Pick out every line below that contains the string "はなむぐり", and copy each one in full.

=== Source data ===

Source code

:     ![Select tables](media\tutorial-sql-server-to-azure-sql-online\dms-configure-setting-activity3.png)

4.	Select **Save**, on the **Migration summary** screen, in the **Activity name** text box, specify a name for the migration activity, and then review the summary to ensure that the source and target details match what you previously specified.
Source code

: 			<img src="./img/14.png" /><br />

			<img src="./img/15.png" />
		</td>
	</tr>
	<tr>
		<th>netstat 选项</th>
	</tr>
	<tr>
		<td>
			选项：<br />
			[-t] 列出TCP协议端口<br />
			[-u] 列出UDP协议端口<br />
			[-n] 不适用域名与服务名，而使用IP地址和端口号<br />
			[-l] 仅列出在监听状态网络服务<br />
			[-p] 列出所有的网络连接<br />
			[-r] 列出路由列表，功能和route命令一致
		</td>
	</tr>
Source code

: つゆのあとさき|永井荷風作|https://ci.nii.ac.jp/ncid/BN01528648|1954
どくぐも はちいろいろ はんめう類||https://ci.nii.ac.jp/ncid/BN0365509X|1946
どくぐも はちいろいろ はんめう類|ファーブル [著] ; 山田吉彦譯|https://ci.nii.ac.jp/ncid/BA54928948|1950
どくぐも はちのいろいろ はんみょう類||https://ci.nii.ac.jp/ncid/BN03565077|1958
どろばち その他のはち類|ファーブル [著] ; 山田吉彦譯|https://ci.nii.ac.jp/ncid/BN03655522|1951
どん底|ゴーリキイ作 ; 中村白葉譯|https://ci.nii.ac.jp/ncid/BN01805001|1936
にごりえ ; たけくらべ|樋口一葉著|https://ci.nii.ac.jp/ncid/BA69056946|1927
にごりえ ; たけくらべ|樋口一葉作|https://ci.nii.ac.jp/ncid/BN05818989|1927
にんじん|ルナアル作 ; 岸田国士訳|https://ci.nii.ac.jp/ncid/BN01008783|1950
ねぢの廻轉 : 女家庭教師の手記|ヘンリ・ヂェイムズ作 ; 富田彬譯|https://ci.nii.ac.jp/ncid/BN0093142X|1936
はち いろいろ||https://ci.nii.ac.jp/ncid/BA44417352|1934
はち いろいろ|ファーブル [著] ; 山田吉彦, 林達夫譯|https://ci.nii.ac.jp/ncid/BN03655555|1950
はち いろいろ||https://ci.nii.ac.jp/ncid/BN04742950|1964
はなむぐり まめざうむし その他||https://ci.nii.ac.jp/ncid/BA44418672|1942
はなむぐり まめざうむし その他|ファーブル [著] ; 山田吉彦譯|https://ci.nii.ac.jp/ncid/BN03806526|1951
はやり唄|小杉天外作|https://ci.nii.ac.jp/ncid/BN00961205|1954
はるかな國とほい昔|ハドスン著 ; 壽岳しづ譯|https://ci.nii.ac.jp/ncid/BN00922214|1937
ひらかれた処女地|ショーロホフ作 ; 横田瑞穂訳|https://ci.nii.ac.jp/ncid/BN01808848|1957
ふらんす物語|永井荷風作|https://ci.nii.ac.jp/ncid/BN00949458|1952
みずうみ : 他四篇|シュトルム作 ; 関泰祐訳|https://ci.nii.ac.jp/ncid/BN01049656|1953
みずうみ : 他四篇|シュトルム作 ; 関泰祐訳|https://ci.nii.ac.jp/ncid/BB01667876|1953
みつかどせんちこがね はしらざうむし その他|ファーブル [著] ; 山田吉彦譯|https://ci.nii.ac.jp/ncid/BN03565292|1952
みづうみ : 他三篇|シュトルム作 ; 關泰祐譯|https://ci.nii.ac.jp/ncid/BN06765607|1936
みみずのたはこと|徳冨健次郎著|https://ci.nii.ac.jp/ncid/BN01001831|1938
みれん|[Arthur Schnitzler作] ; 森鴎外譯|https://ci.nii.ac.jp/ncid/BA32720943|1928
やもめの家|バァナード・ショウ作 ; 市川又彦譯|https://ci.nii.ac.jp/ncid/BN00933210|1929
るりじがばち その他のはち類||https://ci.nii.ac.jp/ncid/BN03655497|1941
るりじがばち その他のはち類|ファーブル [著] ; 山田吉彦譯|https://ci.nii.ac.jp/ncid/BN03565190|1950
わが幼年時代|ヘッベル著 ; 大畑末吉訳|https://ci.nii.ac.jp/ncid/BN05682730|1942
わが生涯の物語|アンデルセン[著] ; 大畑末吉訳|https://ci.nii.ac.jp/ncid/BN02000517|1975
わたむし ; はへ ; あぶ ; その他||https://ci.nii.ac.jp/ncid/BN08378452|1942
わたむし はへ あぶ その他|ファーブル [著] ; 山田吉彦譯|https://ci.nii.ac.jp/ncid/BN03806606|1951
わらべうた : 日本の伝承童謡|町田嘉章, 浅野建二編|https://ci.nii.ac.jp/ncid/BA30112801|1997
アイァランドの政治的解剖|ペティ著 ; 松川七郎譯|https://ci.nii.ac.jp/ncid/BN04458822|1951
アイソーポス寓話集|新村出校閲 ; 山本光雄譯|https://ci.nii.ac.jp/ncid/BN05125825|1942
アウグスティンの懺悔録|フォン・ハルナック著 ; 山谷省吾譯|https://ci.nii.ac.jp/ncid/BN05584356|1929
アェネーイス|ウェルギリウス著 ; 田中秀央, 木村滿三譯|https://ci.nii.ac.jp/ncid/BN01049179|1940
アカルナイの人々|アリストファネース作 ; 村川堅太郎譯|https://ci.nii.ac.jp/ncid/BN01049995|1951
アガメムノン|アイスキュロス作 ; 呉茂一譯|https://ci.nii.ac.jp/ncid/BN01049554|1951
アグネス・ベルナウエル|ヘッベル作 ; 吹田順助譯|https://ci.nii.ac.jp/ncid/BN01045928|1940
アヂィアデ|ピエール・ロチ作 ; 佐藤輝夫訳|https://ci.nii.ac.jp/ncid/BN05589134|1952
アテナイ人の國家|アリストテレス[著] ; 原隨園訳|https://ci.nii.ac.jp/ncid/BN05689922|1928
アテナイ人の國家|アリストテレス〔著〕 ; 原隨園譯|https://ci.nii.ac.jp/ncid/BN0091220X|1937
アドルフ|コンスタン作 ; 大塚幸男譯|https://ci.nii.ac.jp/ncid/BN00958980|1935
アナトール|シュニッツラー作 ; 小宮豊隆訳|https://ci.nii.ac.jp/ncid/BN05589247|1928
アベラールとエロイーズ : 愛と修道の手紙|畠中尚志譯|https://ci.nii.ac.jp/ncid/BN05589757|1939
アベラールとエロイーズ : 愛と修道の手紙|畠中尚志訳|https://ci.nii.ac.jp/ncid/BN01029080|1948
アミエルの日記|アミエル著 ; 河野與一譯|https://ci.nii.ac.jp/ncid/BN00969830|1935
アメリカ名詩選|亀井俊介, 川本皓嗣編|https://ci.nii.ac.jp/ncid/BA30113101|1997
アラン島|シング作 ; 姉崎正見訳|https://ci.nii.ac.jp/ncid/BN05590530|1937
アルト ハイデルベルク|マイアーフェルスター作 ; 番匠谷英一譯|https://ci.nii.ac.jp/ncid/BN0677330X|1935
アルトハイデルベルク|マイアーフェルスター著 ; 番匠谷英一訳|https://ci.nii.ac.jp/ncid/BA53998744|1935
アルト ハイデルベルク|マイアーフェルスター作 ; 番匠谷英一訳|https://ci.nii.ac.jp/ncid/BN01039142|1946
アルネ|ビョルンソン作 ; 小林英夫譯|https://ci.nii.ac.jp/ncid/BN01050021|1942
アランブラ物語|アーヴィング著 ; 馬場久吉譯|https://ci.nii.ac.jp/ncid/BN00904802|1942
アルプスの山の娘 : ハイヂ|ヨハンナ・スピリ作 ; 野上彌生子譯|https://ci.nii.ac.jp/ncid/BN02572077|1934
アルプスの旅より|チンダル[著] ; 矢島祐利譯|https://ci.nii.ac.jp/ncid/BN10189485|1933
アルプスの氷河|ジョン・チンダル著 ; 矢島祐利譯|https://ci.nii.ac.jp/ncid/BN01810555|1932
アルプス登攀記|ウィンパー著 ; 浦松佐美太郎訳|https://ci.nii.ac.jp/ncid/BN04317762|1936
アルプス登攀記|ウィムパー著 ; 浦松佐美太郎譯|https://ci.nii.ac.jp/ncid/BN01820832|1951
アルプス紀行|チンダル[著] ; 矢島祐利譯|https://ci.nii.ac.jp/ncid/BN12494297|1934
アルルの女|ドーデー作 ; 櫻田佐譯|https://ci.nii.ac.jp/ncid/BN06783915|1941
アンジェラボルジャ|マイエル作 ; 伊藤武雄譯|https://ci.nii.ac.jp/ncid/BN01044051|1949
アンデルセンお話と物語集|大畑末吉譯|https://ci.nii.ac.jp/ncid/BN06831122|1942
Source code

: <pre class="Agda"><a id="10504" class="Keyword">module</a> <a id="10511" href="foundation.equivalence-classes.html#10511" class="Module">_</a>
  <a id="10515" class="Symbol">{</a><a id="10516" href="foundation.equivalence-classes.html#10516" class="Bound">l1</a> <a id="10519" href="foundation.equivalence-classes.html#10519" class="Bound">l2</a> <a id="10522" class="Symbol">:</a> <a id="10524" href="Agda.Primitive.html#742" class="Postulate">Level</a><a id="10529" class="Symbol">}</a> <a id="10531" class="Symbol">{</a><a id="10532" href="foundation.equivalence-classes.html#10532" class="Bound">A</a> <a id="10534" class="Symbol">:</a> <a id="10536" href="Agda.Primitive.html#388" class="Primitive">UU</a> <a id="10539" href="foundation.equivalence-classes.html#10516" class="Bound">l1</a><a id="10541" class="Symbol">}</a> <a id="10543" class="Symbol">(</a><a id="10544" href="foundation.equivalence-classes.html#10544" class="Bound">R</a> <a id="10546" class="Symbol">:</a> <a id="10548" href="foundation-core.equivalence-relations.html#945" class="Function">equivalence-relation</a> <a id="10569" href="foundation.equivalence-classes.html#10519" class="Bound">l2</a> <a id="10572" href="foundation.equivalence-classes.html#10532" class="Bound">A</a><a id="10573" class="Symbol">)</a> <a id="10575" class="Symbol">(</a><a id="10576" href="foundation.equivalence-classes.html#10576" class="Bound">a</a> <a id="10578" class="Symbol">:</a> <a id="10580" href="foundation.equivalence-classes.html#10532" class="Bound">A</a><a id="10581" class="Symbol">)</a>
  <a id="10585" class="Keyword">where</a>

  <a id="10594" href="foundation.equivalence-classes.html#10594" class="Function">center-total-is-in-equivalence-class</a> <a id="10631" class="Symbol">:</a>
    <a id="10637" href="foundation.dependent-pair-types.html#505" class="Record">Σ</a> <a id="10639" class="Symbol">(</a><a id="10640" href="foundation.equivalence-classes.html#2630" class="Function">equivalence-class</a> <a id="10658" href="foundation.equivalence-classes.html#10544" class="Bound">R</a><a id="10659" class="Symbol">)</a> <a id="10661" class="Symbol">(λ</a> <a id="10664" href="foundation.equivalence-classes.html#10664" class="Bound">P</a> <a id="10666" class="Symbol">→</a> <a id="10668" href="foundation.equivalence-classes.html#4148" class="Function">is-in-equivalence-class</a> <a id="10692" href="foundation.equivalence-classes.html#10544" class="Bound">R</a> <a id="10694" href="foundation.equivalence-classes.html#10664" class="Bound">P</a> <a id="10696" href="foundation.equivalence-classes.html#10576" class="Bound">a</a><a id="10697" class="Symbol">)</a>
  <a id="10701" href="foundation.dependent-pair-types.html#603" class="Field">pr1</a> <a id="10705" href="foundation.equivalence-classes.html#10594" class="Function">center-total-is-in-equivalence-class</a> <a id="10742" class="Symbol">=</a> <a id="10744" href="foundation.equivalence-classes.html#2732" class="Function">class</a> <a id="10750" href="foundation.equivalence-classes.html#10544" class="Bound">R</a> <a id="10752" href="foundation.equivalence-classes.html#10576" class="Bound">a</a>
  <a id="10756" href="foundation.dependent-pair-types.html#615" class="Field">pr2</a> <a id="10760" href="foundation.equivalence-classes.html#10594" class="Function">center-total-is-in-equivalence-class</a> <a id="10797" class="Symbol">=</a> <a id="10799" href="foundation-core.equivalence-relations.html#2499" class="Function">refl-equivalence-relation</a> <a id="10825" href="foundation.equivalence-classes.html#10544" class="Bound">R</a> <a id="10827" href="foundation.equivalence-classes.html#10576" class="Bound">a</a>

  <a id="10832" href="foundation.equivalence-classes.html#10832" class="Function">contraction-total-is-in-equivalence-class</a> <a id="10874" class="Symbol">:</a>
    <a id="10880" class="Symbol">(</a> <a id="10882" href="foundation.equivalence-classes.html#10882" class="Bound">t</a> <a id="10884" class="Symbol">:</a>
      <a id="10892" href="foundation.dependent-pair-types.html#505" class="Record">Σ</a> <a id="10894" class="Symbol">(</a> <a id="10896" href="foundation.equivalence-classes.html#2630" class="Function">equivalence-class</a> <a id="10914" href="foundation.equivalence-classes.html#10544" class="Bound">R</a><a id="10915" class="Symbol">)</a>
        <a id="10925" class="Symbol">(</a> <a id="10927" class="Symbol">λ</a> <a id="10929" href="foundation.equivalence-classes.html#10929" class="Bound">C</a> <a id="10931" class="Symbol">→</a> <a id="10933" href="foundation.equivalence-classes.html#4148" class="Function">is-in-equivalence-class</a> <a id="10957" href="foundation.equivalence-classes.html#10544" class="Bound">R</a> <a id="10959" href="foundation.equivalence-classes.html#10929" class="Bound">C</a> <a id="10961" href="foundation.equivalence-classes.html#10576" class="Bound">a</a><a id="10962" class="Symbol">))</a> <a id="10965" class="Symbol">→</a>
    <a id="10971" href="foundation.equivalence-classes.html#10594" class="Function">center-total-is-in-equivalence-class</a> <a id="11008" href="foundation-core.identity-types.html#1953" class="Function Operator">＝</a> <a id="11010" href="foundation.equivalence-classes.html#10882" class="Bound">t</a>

===

→ **Final answer**
はなむぐり まめざうむし その他||https://ci.nii.ac.jp/ncid/BA44418672|1942
はなむぐり まめざうむし その他|ファーブル [著] ; 山田吉彦譯|https://ci.nii.ac.jp/ncid/BN03806526|1951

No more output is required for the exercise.